Der Einwand von Lorenz Heim dazu lautet: «In der Praxis macht es für die Preisbestimmung zum Beispiel einen unglaublichen Unterschied, wo genau dieWohnung liegt. Eine Stockwerkeinheit mit Blick an eine Wand oder Hecke im Erdgeschoss ist ja etwas ganz anderes als dieoberste Wohnung, die vielleicht See- oder Alpensicht bietet.»

Nach drei Testwohnungen in zwei ganz unterschiedlichen Siedlungen lautet unser Fazit: Quanto muss die Erfassung von Objekteigenschaften noch verfeinern. Aber die App kündigt an, was die Digitalisierung in der Immobilienschätzung bringt: Informierte Laien fordern Spezialistenwissen heraus. Doch wer als normaler Käufer sichergehen will, bei einem Immobiliengeschäft nicht übervorteilt zu werden, muss sich zwingend gründlicher informieren. Dafür gibt es professionelle Immobilienbewerter. Es kommt auch die Beurteilung einer Bank infrage. Oder man fängt an, selbst Vergleichswerte zu sammeln.

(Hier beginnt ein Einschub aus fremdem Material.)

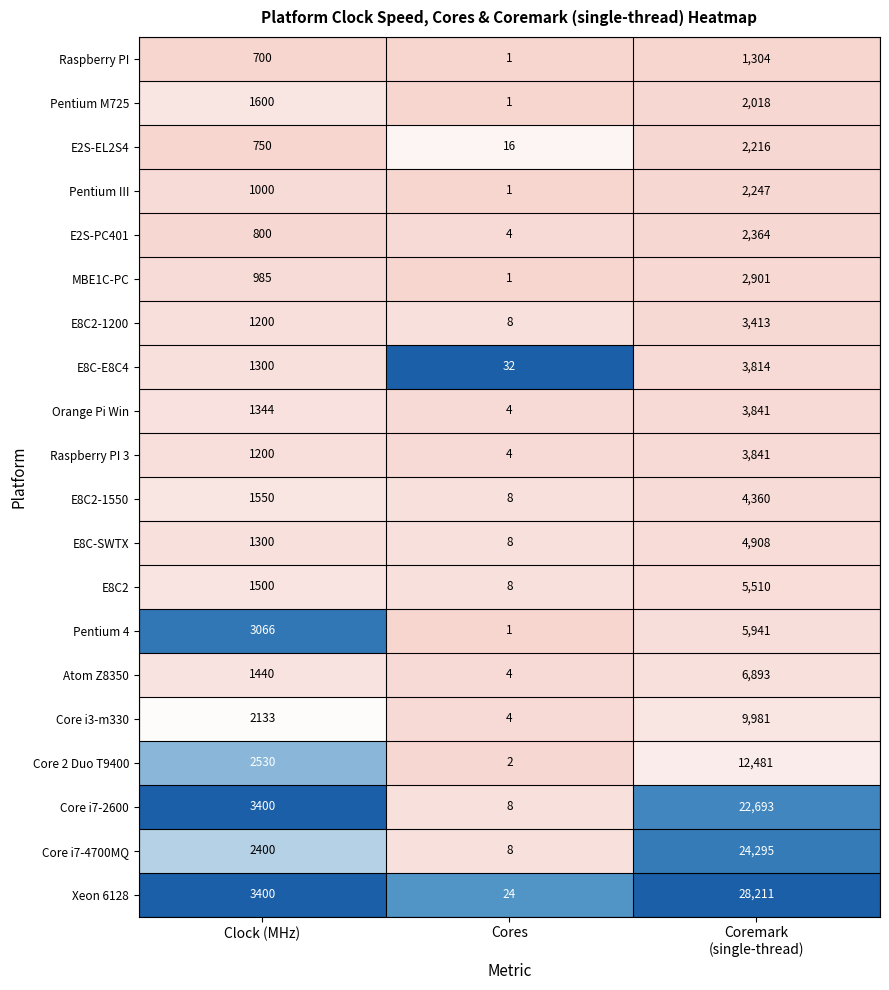

The value of E8C2-1200 at Clock (MHz) is 1969. True or false?

False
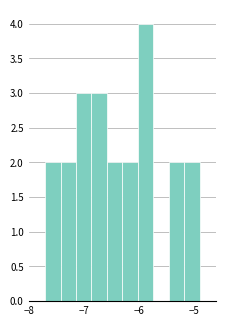

Around what value on the x-axis is the tallest bar? Give the approximate position of its centre, as read against the axis.

-5.9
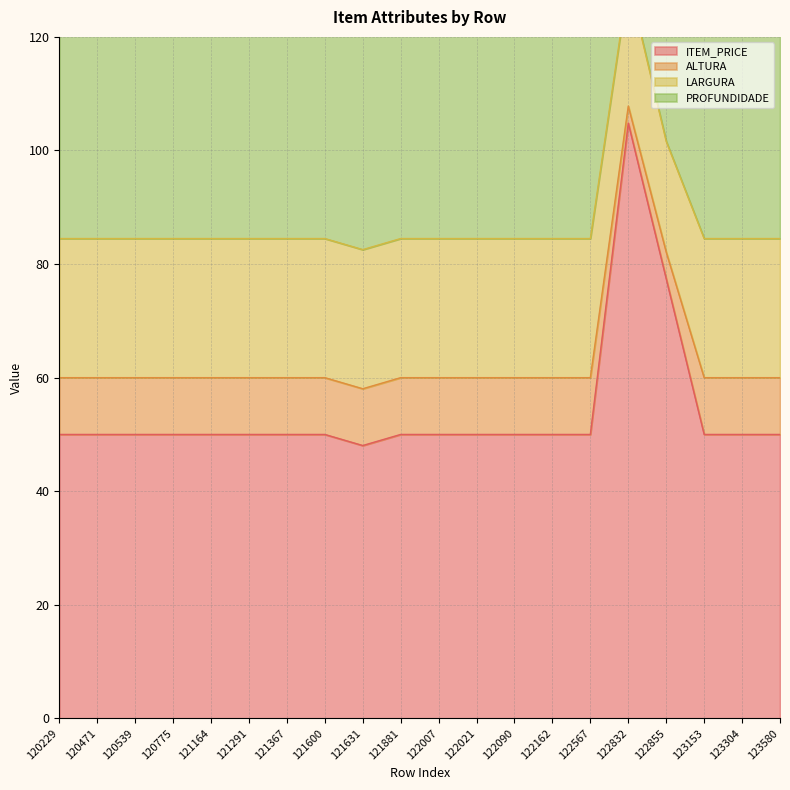

What is the difference between the maximum and second lowest values in the ITEM_PRICE series?

54.8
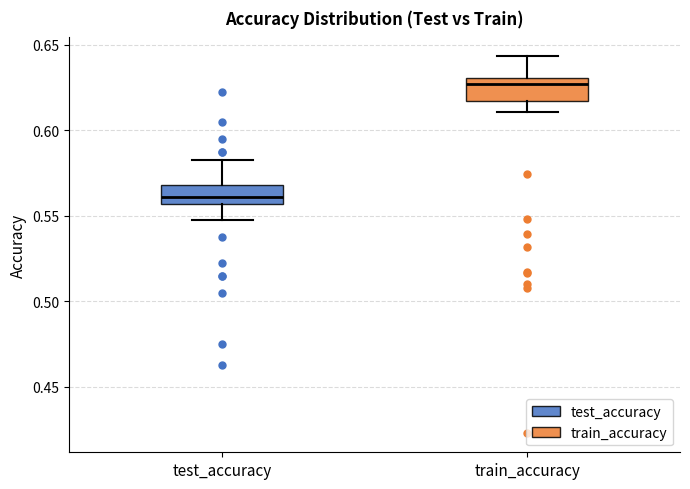

Reading left to right, read every box against the y-axis: the position of its median line, the range the box covers, and the ends of its whiskers. The values are not printed on the chart, so give them approximately, as read against the axis.

test_accuracy: median 0.560, box 0.555 to 0.570, whiskers 0.545 to 0.585
train_accuracy: median 0.625, box 0.615 to 0.630, whiskers 0.610 to 0.645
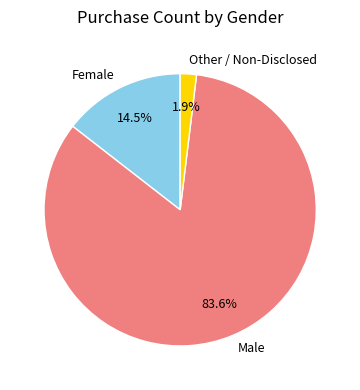

To the nearest percent, what is the difference between the Female and Male slice percentages?

69%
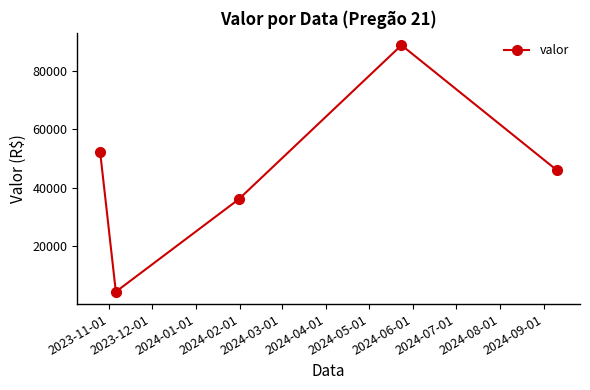

How many lines are shown in the chart?

1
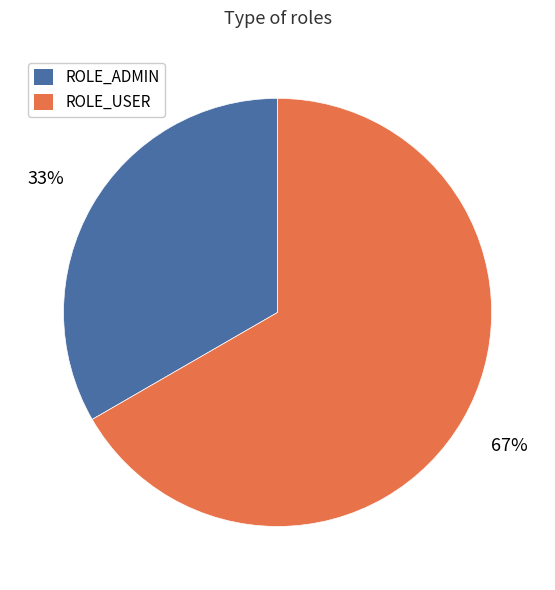

What is the ratio of the value at ROLE_USER to the value at ROLE_ADMIN?

2.0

Die Apps Quanto der Bank Cler und HomeScan der Basler Kantonalbank BKB sind identisch. Beide Anwendungen stützen sich auf das gleiche Preismodell des Beratungsunternehmens Iazi. Die App ist kostenlos und funktioniert auf iPhones und auf Android-Handys. Die hinterlegten Marktdaten spiegeln die Preise von selbstgenutztem Wohneigentum. Bewertungen von Anlageobjekten sind nicht möglich. Voraussetzung für eine erste Einschätzung ist lediglich ein Bild vor Ort. Die Orts- beziehungsweise Bilderkennung ist vor allem wichtig, um die Lage einer Immobilie exakt zu erfassen (über das GPS des Handys).

Nachträglich können die Eingaben zur Zimmerzahl, Nettowohnfläche und das Baujahr präzisiert werden. Sofern ein Neubau schon so weit ist, dass zumindest ein Rohbau fotografiert werden kann, eignet sich die App auch für einen Kauf ab Plan. Daneben können natürlich auch bestehende Objekte, inklusive Ferienwohnungen, bewertet werden.